Melihat kedua pemuda itu pergi, si pemilik toko merasa seperti bermimpi. Ia sangat tahu sifat Ye Yuan yang dulu, tak akan pernah semudah ini diajak bicara. Apa mungkin setelah mengalami musibah besar, Ye Yuan benar-benar menjadi dewasa?

...

Di Ibukota Kekaisaran, setiap jengkal tanah sangat berharga. Meskipun pendapatan pemburu binatang buas jauh lebih tinggi dibanding orang biasa, Tang Zonghuai tetap tak mampu membeli rumah besar, apalagi masih harus membiayai anaknya berlatih bela diri.

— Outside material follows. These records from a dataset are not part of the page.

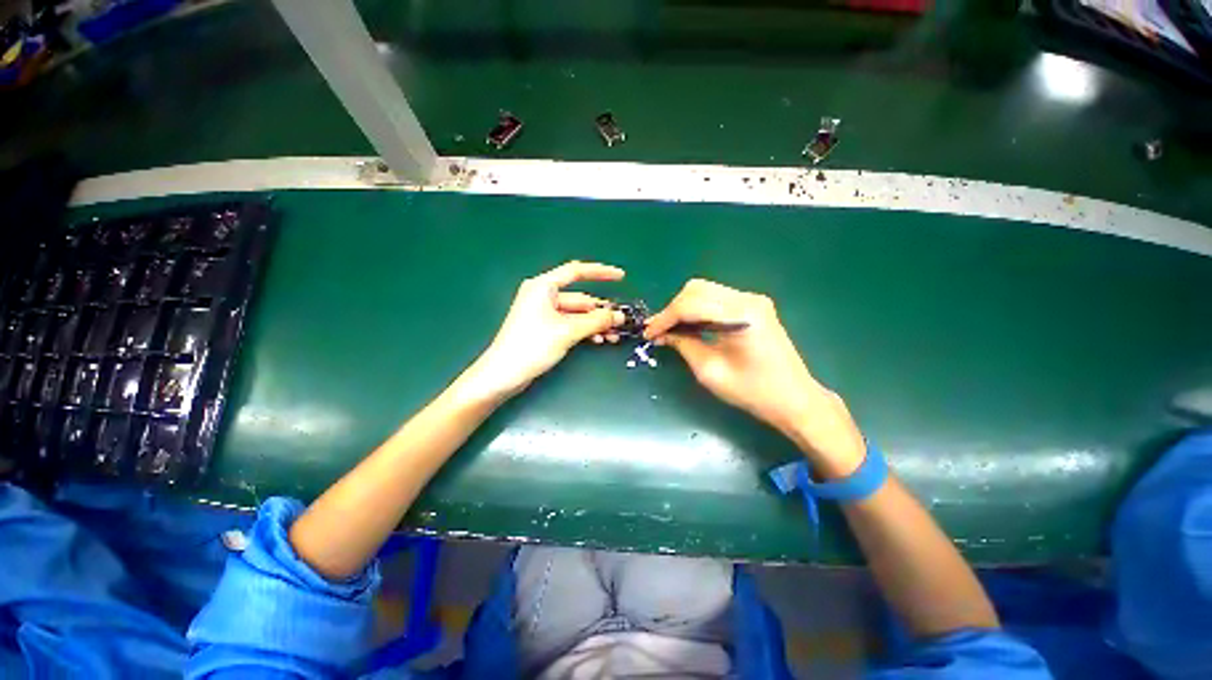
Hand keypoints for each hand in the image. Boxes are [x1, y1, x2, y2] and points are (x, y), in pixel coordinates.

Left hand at [459, 261, 625, 401]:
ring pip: (577, 314)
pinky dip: (585, 330)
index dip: (600, 272)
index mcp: (543, 286)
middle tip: (621, 322)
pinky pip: (570, 324)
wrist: (504, 374)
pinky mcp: (545, 329)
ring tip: (614, 336)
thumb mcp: (568, 331)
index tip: (621, 276)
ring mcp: (544, 313)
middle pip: (579, 298)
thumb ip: (596, 321)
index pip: (576, 272)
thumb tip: (619, 316)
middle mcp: (544, 296)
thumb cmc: (533, 345)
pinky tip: (598, 340)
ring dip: (595, 323)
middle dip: (601, 310)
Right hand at [645, 279, 864, 473]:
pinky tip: (690, 326)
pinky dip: (698, 309)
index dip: (665, 318)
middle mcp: (748, 298)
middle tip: (660, 331)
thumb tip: (662, 334)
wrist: (794, 399)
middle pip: (696, 289)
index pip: (690, 304)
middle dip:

Ini adalah rumah sederhana khas rakyat biasa, suasana di dalamnya agak suram. Begitu Ye Yuan masuk, aroma obat langsung menyeruak ke hidungnya.

“Teratai Hati Sunyi, Biji Pinus Merah, Buah Bunga Emas... semua bahan ini adalah resep pil tingkat awal. Sepertinya Saudara Tang masih berlatih meramu pil tingkat satu. Tapi pil Daya Besar sendiri adalah pil tingkat satu kelas atas. Dengan kemampuanmu sekarang, meski tiga batang Rumput Enam Daun kau gunakan semua, tetap saja kemungkinan berhasil sangat kecil, bukan?” Ucapan Ye Yuan langsung menohok, mengungkapkan kemampuan Tang Yu tanpa tedeng aling-aling.

Tingkat keahlian Ye Yuan benar-benar di luar dugaan Tang Yu. Hanya dengan mencium aroma, Ye Yuan sudah bisa menebak kemampuan Tang Yu sampai sedetail itu. Meski usia mereka sebaya, di hadapan Ye Yuan, Tang Yu serasa seperti anak kecil yang baru belajar berjalan.

Ye Yuan memang sengaja memperlihatkan sedikit kemampuannya agar Tang Yu tak berani meremehkannya. Tak ada jalan lain, sebab pendahulunya dulu terlalu memalukan, ia terpaksa harus sedikit pamer.

Mendengar ucapan Ye Yuan, bukan marah yang dirasakan Tang Yu, melainkan justru terkejut. Baru saja Ye Yuan masuk rumah, sedangkan bahan-bahan obat diletakkan jauh di sudut ruangan, tapi hanya dengan mencium aroma, ia bisa mengenali bahan-bahan itu dengan tepat. Setinggi apa sebenarnya kemampuan ramuan Ye Yuan? Mungkin bahkan para pengajar di akademi pun tak memiliki kemampuan serupa.